Hierarchical and Distributed Machine Learning Inference Beyond the Edge

(Presenting Wednesday Jan 30, 2019) Networked applications with heterogeneous sensors are a growing source of data in the Internet of Things (IoT) environment. Many IoT applications use machine learning (ML) to make real-time predictions. The current dominant approach to deploying ML inference is monolithic, i.e., when inference needs to be performed using data generated by multiple sensors, the features generated by each sensor are joined in a centralized cloud-based tier to perform the inference computation. Since inference typically occurs with high frequency, the monolithic approach can quickly lead to burdensome levels of communication, which wastes energy, reduces data privacy, and often bottlenecks the network violating real-time constraints.
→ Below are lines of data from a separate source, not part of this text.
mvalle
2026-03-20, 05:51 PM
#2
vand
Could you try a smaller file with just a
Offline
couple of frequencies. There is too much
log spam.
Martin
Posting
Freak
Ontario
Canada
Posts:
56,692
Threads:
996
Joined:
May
In this work, we study a novel approach that mitigates these issues by “pushing” ML inference computations out of the cloud and onto a hierarchy of IoT devices, which compute successively more compressed representations of raw sensor data. We present a new technical challenge of “rewriting” the functional form of an ML inference computation to factor it over a network of devices without significantly reducing prediction accuracy. We present novel “hierarchy aware” neural network architectures which enable users to trade off between communication cost and accuracy. We also present novel exact factoring algorithms for other popular ML models including gradient boosted trees and random forests that preserve accuracy while substantially reducing communication. We evaluate our approach with three real-world problems, urban energy demand prediction, human activity prediction, and server performance prediction. Our approach presents substantial reductions in energy use and latency on IoT devices, while providing the same level of prediction quality to the current monolithic inference. Measurement on a common IoT device shows that energy use and latency can be reduced by up to 63% and 67% respectively without reducing accuracy relative to the full communication setting.